• [Data for review]
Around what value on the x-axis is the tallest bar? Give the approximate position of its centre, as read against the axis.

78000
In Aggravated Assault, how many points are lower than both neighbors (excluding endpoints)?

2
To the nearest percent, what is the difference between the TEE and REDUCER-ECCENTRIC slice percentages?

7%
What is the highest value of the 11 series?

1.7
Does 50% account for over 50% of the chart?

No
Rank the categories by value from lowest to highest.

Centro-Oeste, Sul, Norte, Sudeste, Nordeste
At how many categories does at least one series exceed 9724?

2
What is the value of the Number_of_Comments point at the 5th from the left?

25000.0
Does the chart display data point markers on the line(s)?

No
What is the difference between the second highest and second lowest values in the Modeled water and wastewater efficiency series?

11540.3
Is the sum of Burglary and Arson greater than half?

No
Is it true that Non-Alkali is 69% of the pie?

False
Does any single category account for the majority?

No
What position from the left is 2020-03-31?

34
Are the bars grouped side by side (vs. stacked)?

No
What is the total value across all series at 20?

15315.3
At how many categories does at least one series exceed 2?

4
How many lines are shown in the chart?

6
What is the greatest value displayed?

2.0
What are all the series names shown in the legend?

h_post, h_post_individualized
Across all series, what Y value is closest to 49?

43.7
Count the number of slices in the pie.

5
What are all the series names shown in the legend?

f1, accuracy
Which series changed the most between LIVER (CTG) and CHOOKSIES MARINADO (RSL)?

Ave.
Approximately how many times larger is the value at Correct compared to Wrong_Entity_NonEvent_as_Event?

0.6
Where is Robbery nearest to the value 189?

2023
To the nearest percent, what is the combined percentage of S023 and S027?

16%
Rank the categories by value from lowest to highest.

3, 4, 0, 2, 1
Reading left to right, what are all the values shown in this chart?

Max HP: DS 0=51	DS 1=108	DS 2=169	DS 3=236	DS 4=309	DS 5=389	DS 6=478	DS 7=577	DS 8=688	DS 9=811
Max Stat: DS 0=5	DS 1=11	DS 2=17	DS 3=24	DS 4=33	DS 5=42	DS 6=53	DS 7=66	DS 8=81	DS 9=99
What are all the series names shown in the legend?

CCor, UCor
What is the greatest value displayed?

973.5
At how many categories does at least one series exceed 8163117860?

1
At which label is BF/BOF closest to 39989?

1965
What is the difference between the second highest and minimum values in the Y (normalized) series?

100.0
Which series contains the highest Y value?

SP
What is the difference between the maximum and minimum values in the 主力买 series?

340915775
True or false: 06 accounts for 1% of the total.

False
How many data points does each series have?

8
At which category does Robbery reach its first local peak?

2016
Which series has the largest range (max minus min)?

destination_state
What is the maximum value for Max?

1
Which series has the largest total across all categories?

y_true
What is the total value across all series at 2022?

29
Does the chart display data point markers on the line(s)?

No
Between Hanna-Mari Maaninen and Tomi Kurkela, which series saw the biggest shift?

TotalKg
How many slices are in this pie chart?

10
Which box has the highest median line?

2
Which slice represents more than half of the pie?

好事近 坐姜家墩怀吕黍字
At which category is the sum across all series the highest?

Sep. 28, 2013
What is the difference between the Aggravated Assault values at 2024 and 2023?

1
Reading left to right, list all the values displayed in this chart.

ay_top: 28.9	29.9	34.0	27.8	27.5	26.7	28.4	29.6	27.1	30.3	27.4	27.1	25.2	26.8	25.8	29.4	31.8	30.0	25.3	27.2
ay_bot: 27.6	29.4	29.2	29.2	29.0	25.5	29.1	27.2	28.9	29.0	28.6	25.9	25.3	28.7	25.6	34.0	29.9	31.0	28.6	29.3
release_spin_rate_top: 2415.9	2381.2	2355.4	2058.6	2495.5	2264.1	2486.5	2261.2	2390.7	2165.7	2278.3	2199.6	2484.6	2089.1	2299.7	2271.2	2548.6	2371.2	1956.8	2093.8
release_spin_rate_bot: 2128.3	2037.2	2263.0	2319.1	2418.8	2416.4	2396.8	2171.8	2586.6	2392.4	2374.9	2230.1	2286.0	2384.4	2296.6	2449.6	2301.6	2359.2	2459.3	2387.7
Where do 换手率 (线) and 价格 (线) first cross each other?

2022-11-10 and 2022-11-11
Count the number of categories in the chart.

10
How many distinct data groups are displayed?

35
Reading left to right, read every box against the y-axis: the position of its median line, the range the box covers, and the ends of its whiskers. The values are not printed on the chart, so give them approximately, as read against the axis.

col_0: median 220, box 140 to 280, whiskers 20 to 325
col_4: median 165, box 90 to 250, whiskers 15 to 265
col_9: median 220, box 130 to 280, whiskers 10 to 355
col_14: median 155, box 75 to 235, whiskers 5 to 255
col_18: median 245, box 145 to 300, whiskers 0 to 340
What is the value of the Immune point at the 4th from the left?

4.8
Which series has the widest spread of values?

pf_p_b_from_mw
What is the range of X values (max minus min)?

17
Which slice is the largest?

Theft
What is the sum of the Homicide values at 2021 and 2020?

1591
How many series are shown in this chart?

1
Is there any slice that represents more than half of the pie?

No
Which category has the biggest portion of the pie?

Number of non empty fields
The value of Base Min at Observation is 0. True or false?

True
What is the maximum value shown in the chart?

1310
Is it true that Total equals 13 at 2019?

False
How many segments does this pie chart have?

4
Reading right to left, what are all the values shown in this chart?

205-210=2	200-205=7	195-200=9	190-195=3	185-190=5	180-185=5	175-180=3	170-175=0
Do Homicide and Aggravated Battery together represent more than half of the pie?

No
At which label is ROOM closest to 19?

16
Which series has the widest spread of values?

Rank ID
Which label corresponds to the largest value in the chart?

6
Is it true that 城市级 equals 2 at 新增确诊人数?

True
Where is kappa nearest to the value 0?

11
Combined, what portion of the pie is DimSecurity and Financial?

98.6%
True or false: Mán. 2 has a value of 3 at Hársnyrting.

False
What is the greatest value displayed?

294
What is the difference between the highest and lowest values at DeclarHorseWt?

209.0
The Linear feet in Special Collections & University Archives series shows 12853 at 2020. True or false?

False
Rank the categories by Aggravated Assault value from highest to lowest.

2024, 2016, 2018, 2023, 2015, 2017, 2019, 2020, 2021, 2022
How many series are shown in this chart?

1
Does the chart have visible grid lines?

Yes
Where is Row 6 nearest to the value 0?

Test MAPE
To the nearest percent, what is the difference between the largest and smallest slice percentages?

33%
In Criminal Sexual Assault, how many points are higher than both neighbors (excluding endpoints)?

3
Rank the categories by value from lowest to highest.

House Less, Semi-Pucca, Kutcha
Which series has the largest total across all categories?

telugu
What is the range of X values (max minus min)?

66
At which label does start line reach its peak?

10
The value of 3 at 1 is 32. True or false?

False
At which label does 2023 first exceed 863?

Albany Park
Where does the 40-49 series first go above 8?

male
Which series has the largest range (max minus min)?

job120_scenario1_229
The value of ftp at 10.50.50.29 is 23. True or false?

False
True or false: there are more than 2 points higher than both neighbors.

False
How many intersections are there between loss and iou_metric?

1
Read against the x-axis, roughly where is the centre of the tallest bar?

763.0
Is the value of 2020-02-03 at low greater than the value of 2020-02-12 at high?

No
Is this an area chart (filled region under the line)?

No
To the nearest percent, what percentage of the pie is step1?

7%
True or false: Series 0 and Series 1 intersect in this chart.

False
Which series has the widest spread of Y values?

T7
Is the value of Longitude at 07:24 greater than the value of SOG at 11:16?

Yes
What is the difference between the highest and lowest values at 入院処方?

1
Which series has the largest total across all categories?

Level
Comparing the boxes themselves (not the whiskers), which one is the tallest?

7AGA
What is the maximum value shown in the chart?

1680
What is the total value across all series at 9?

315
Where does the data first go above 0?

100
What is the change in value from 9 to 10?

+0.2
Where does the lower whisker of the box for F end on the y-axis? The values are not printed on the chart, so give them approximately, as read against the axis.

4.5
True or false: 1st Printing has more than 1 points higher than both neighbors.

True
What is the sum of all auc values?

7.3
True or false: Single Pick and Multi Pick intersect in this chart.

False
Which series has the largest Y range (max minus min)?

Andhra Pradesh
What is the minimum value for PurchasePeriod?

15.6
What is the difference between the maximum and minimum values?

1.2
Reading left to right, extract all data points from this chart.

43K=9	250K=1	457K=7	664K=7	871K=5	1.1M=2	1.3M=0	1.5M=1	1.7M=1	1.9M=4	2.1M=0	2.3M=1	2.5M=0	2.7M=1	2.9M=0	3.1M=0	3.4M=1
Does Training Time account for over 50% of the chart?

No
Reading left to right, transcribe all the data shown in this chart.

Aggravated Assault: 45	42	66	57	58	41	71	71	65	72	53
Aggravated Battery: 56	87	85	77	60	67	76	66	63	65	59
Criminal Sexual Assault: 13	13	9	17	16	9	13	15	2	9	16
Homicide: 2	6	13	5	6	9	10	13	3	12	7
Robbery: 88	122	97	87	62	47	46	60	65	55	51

• [Your task] Retype the lines in the records above, starting at the line that contains "Number of non empty fields" and ending at the line that contains "Where is Row 6 nearest to the value 0?", both included. Which lines are these, in full?

• [Task solution]
Number of non empty fields
The value of Base Min at Observation is 0. True or false?

True
What is the maximum value shown in the chart?

1310
Is it true that Total equals 13 at 2019?

False
How many segments does this pie chart have?

4
Reading right to left, what are all the values shown in this chart?

205-210=2	200-205=7	195-200=9	190-195=3	185-190=5	180-185=5	175-180=3	170-175=0
Do Homicide and Aggravated Battery together represent more than half of the pie?

No
At which label is ROOM closest to 19?

16
Which series has the widest spread of values?

Rank ID
Which label corresponds to the largest value in the chart?

6
Is it true that 城市级 equals 2 at 新增确诊人数?

True
Where is kappa nearest to the value 0?

11
Combined, what portion of the pie is DimSecurity and Financial?

98.6%
True or false: Mán. 2 has a value of 3 at Hársnyrting.

False
What is the greatest value displayed?

294
What is the difference between the highest and lowest values at DeclarHorseWt?

209.0
The Linear feet in Special Collections & University Archives series shows 12853 at 2020. True or false?

False
Rank the categories by Aggravated Assault value from highest to lowest.

2024, 2016, 2018, 2023, 2015, 2017, 2019, 2020, 2021, 2022
How many series are shown in this chart?

1
Does the chart have visible grid lines?

Yes
Where is Row 6 nearest to the value 0?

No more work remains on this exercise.